» Required tasks:
1. In one to three sentences, explain why the regression tutorial recommends the model built with backward regression.
2. Write the next part of the regression tutorial, picking up after its last line.

» Quoted text:
►

Compare the adj.r.squared

We have create several model of linear regression, let’s we compare each models to know which model is the best one by adj.r.squared!

summary(lm1)$adj.r.squared # model without predictor
## [1] 0
summary(lm2)$adj.r.squared # model with 1 preductor
## [1] 0.4503696
summary(lm3)$adj.r.squared # model with 2 predictor
## [1] 0.2940751
summary(backward)$adj.r.squared # model using stepwise - backward
## [1] 0.4741592

Result above shows that it is recommended to use the model with backward regression, but we will predict all model that we have made.

Forecast! and Model Evaluation

Forecast!

Let’s forecast the model we had and add new column that represent the forecast result of each model in air.

air$predict1 <- predict(lm1, air) # prediction with lm1
air$predict2 <- predict(lm2, air) # prediction with lm2
air$predict3 <- predict(lm3, air) # prediction with lm3
air$predict4 <- predict(backward, air) # prediction with stepwise-backward

head(air)

After add the forecast result into new column of each model, we will evaluate each model by calculate the **root mean square error using RMSE() function by MLmetric package, to see how well the models that we have created.

Model Evaluation

# model evaluation by RMSE
RMSE(y_pred = air$predict1, y_true = air$`CO(GT)`) # 0 predictor
## [1] 77.65302
RMSE(y_pred = air$predict2, y_true = air$`CO(GT)`) # 1 predictor
## [1] 57.56659
RMSE(y_pred = air$predict3, y_true = air$`CO(GT)`) # 2 predictor
## [1] 65.23658
RMSE(y_pred = air$predict4, y_true = air$`CO(GT)`) # 10 predictor (backward)

◄

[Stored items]
►

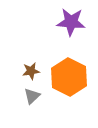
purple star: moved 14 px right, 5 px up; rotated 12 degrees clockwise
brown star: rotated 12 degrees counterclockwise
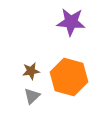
orange hexagon: rotated 12 degrees counterclockwise
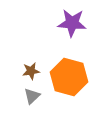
purple star: moved 1 px right, 1 px down
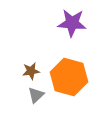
gray triangle: moved 4 px right, 1 px up
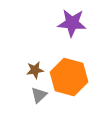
brown star: moved 4 px right, 1 px up
gray triangle: moved 3 px right
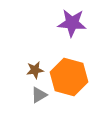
gray triangle: rotated 12 degrees clockwise
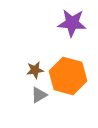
orange hexagon: moved 1 px left, 1 px up
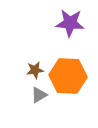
purple star: moved 2 px left
orange hexagon: rotated 12 degrees counterclockwise
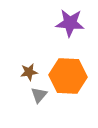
brown star: moved 6 px left, 2 px down
gray triangle: rotated 18 degrees counterclockwise
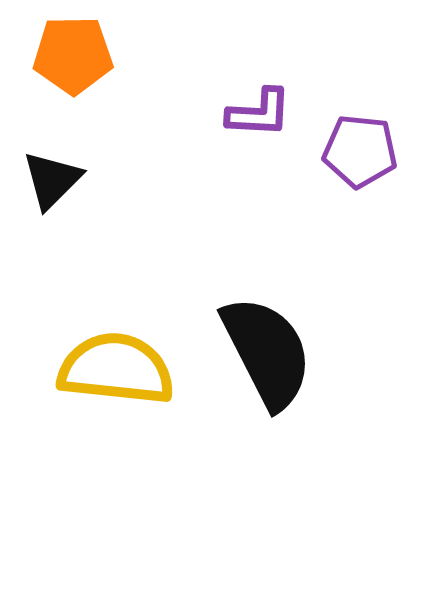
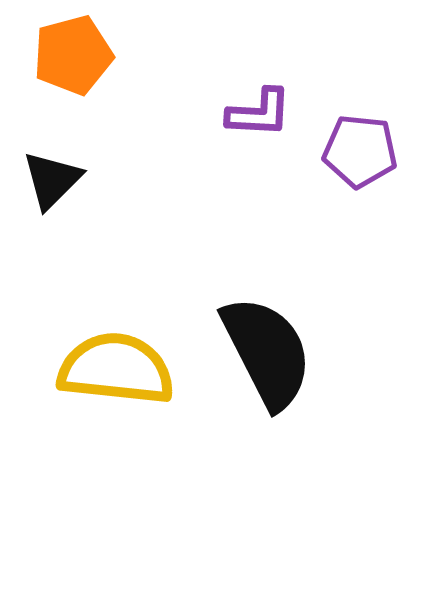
orange pentagon: rotated 14 degrees counterclockwise
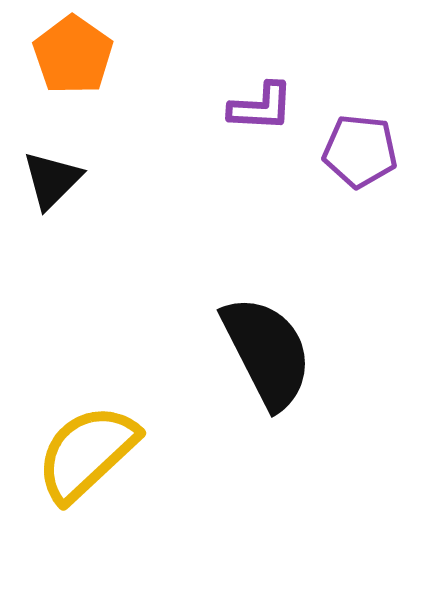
orange pentagon: rotated 22 degrees counterclockwise
purple L-shape: moved 2 px right, 6 px up
yellow semicircle: moved 29 px left, 84 px down; rotated 49 degrees counterclockwise
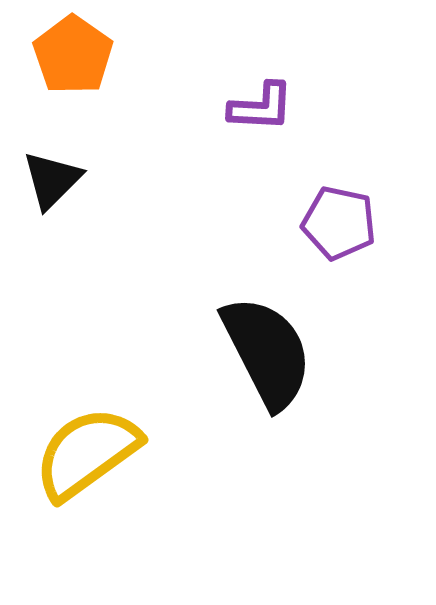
purple pentagon: moved 21 px left, 72 px down; rotated 6 degrees clockwise
yellow semicircle: rotated 7 degrees clockwise
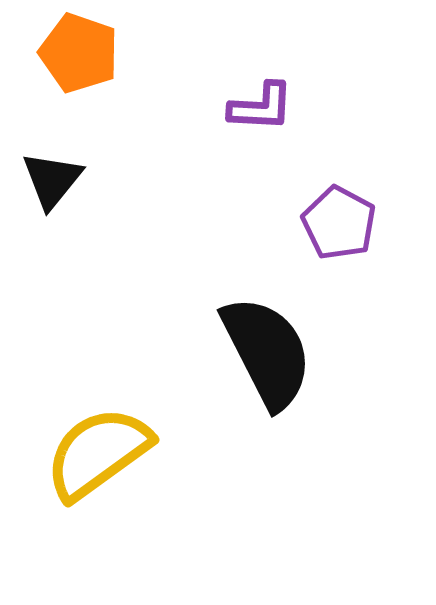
orange pentagon: moved 6 px right, 2 px up; rotated 16 degrees counterclockwise
black triangle: rotated 6 degrees counterclockwise
purple pentagon: rotated 16 degrees clockwise
yellow semicircle: moved 11 px right
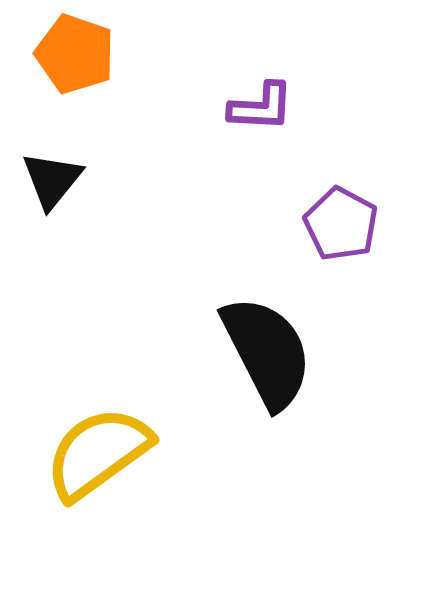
orange pentagon: moved 4 px left, 1 px down
purple pentagon: moved 2 px right, 1 px down
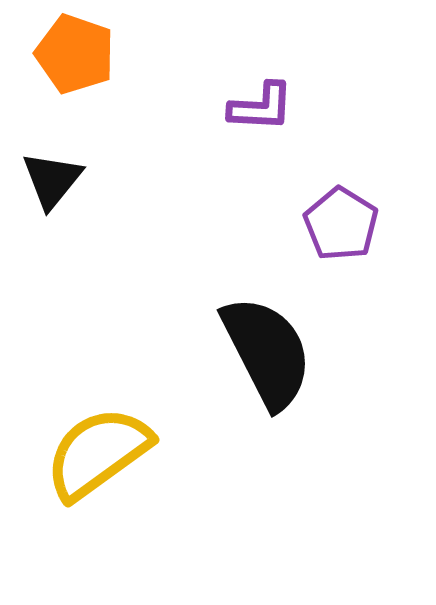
purple pentagon: rotated 4 degrees clockwise
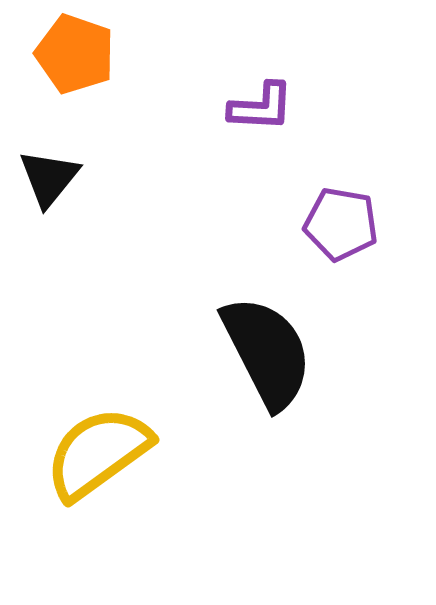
black triangle: moved 3 px left, 2 px up
purple pentagon: rotated 22 degrees counterclockwise
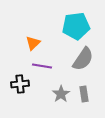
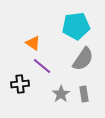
orange triangle: rotated 42 degrees counterclockwise
purple line: rotated 30 degrees clockwise
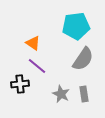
purple line: moved 5 px left
gray star: rotated 12 degrees counterclockwise
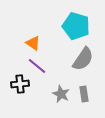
cyan pentagon: rotated 24 degrees clockwise
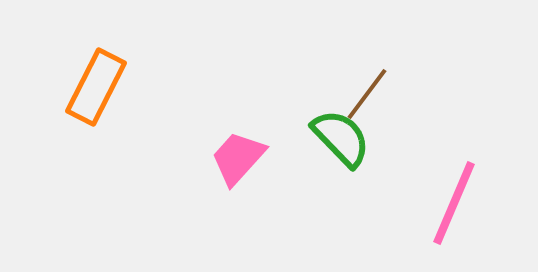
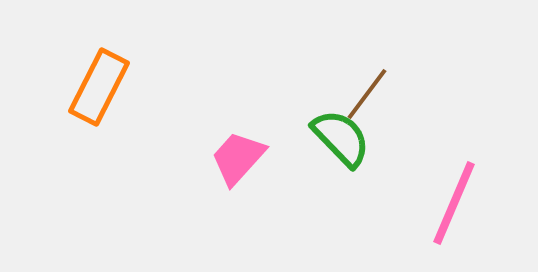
orange rectangle: moved 3 px right
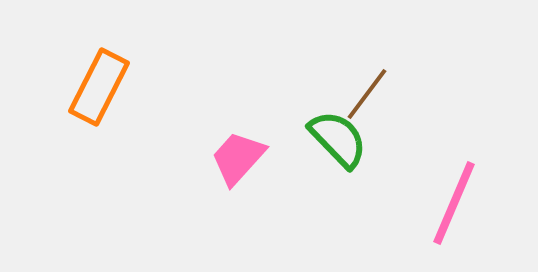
green semicircle: moved 3 px left, 1 px down
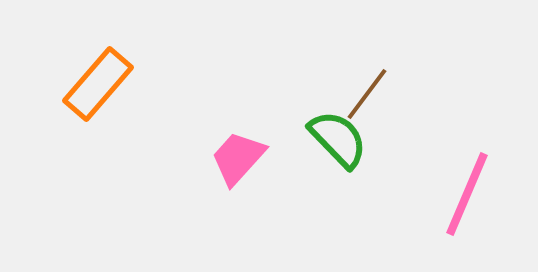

◄

» Results for each task:
1. The tutorial compares its models by adjusted R-squared, and the backward stepwise model scores highest at 0.4741592. That beats the one-predictor model (0.4503696), the two-predictor model (0.2940751) and the model without a predictor (0).

2.
## [1] 56.27989

The result of RMSE shows that to forecast the value of CO(GT), it will be better to use model from Stepwise Regression - Backward method. The Backward model has smallest error amongst of other model with RMSE of 56.28. After knowing which model we’ll be use to forecast, we need to check the assumption of the model. Next section will do assumption checking of the backward model.

Evaluation (Assumption Checking)

In this section we need to check assumption on models we have created. There are 4 assumption that we need to check;

1. Linearity Check

There are 2 ways to check the linearity of the model. Visualize it or by using cor.test() function. We will do both of them to do check and re-check of both method.

a. Using cor.test() Function:

# linearity of `Time` to `CO(GT)`
cor.test(air$`CO(GT)`, air$Time)
## 
##  Pearson's product-moment correlation
## 
## data:  air$`CO(GT)` and air$Time
## t = 7.3705, df = 9355, p-value = 1.844e-13
## alternative hypothesis: true correlation is not equal to 0
## 95 percent confidence interval:
##  0.05580707 0.09609791
## sample estimates:
##       cor 
## 0.0759835
# linearity of `NMHC(GT)` to `CO(GT)`
cor.test(air$`CO(GT)`, air$`NMHC(GT)`)
## 
##  Pearson's product-moment correlation
## 
## data:  air$`CO(GT)` and air$`NMHC(GT)`
## t = 12.518, df = 9355, p-value < 2.2e-16
## alternative hypothesis: true correlation is not equal to 0
## 95 percent confidence interval:
##  0.1083706 0.1482280
## sample estimates:
##       cor 
## 0.1283512
# linearity of `C6H6(GT)` to `CO(GT)`
cor.test(air$`CO(GT)`, air$`C6H6(GT)`)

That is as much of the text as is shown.